• **TASK REQUIREMENTS**
Reproduce the full set of records verbatim.

• **DATA SHOWN**
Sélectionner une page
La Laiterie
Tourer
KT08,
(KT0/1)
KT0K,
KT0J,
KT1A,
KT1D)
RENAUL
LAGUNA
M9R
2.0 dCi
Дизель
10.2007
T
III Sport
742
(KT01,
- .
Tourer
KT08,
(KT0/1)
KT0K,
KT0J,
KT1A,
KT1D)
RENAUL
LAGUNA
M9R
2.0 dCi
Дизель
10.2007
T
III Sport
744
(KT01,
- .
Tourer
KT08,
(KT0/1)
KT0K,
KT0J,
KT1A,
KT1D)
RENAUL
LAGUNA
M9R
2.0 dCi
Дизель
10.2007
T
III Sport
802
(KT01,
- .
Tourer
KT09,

• **OUTPUT OF THE TASK**
Sélectionner une page
La Laiterie
Tourer
KT08,
(KT0/1)
KT0K,
KT0J,
KT1A,
KT1D)
RENAUL
LAGUNA
M9R
2.0 dCi
Дизель
10.2007
T
III Sport
742
(KT01,
- .
Tourer
KT08,
(KT0/1)
KT0K,
KT0J,
KT1A,
KT1D)
RENAUL
LAGUNA
M9R
2.0 dCi
Дизель
10.2007
T
III Sport
744
(KT01,
- .
Tourer
KT08,
(KT0/1)
KT0K,
KT0J,
KT1A,
KT1D)
RENAUL
LAGUNA
M9R
2.0 dCi
Дизель
10.2007
T
III Sport
802
(KT01,
- .
Tourer
KT09,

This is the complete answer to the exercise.